As they are currently constituted, credit rating agencies stand in the way of a just global green transition. Their bias against sovereigns that make welfare commitments means that high-emitting Global South governments undertaking just transition efforts―spending on job programs, minimum incomes, healthcare―might find themselves punished for prudent policymaking. The same goes for sovereigns that take on debt today to make substantial, necessary, long-term investments in climate mitigation and adaptation programs. And because CRAs exacerbate global booms and busts, they worsen the global financial instability that prevents green investment from rising to the levels needed to meet global Paris Agreement commitments. Ultimately, the credit rating agency oligopoly is an obstacle to policymakers’ attempts to close crucial global finance gaps in health, climate, poverty alleviation, and other SDGs.

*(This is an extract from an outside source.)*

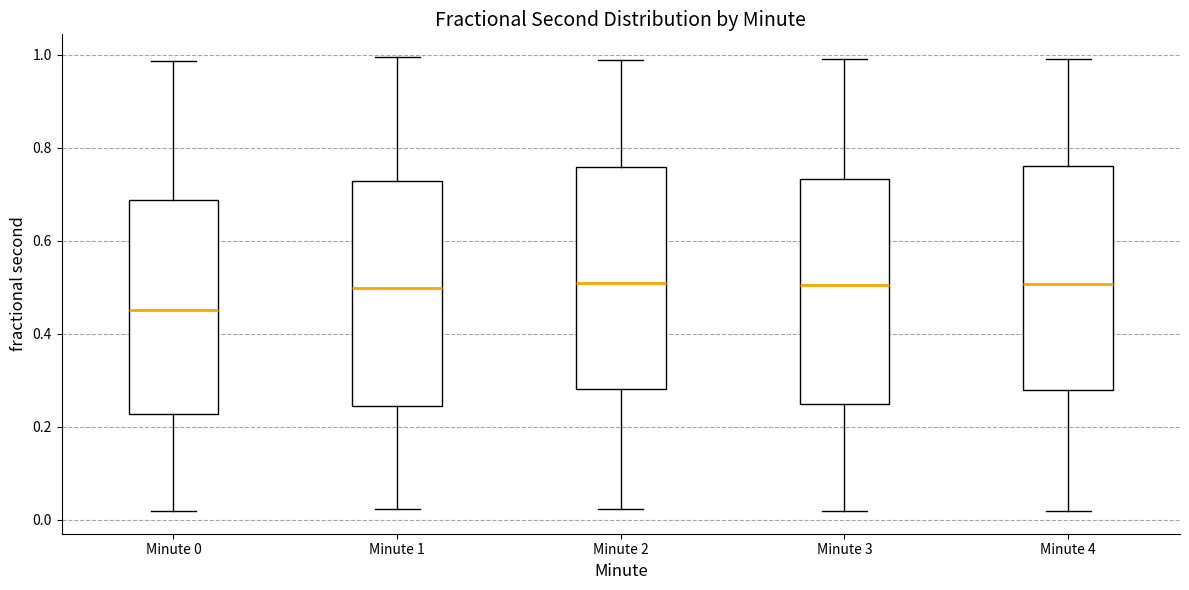

Which box has the lowest median line?

Minute 0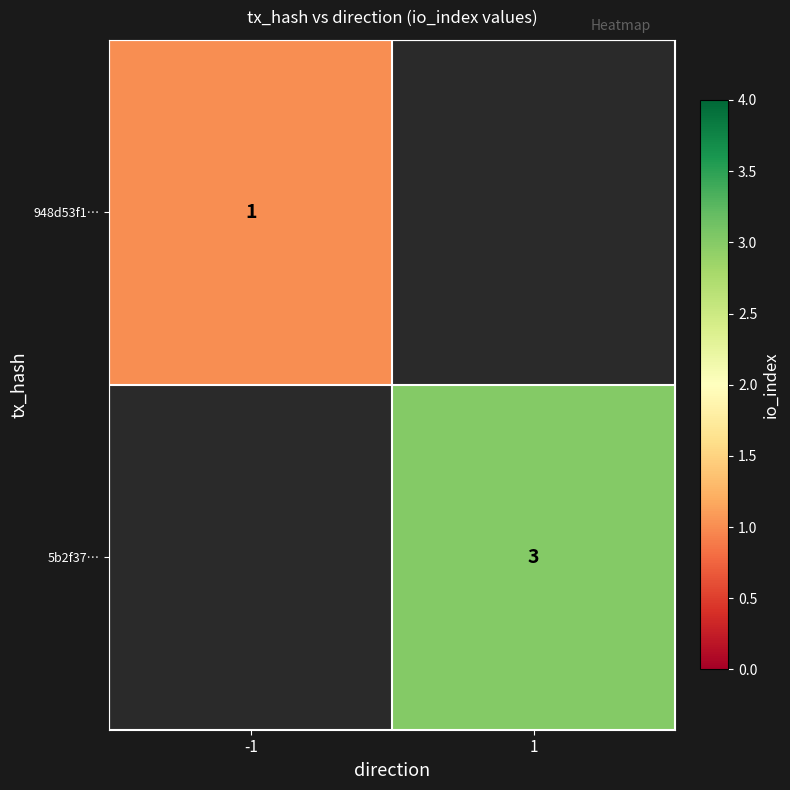

The value of 948d53f1… at -1 is 0.6. True or false?

False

There is one thing credit agencies do that we must give them credit for: they have created a common language of sorts for investors and financial market participants to evaluate creditworthiness. Given how large and complicated financial markets are, it seems useful, really, that firms like CRAs exist to evaluate other companies’ and governments’ financials. But their biases and for-profit business model compromise their role as information brokers. At the very least, then, CRAs should be nonprofit global public utilities. 

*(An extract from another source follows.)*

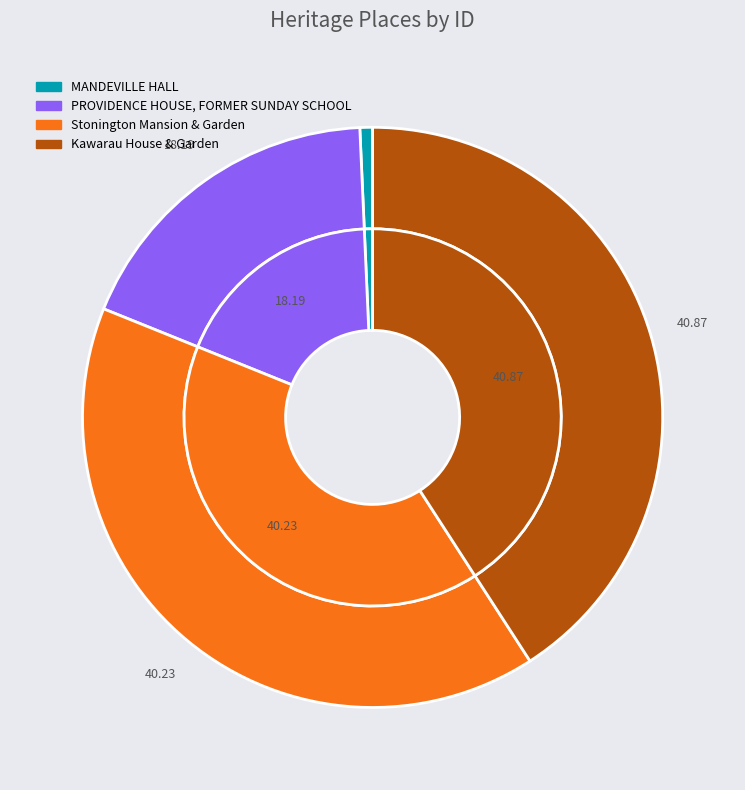

Do PROVIDENCE HOUSE, FORMER SUNDAY SCHOOL and Stonington Mansion & Garden together represent more than half of the pie?

Yes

Global climate vulnerability only makes this task more urgent. A climate-conscious public rating agency must (1) ensure that the places most vulnerable to climate disasters do not receive the least investment, (2) insulate green investment flows from boom-bust financial cycles, and (3) positively rate investments for their long-term environmental and social impacts rather than penalizing short-term outlays. Today’s CRAs do none of these―but a public ratings agency cannot succeed here without support. To this end, Tim Sahay and Anusar Farooqui have proposed that this kind of public green credit rating agency must be paired with a public loan guarantee authority that can ensure that crucial green investments will always be investment-grade.

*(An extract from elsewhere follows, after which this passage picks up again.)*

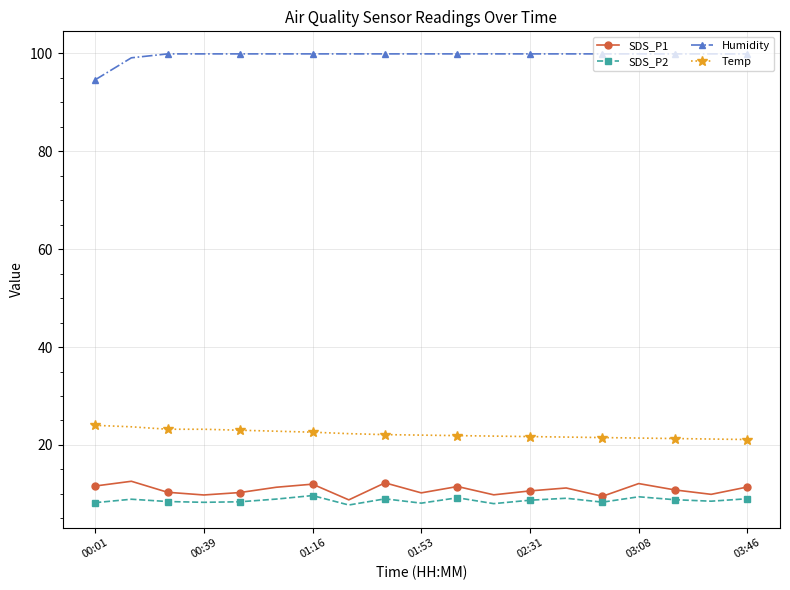

What is the difference between the maximum and minimum values in the Temp series?

2.9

But getting to this point requires politicizing the role CRAs play in our economy and the consequences their actions have on people, firms, and whole countries―not continuing to assume that they’re a normal part of our financial plumbing. The good news is that we did this the last time the US government received a downgrade, in 2011, thanks to S&P. The Department of Justice sued in 2013 and S&P settled in 2015. Global South countries can’t exercise this kind of power under the current arrangement, or else CRAs might downgrade them and investors will get skittish, but the US government can wield this power at will.

US policymakers have challenged credit rating agencies’ nonsensical downgrades before. Fitch’s downgrade gives them the chance to do it again―and, this time, maybe they can take steps to change the credit rating agencies’ global footprint for the better along the way. Upgrading the global financial system to tackle shared global challenges requires downgrading the influence credit rating agencies exercise over it.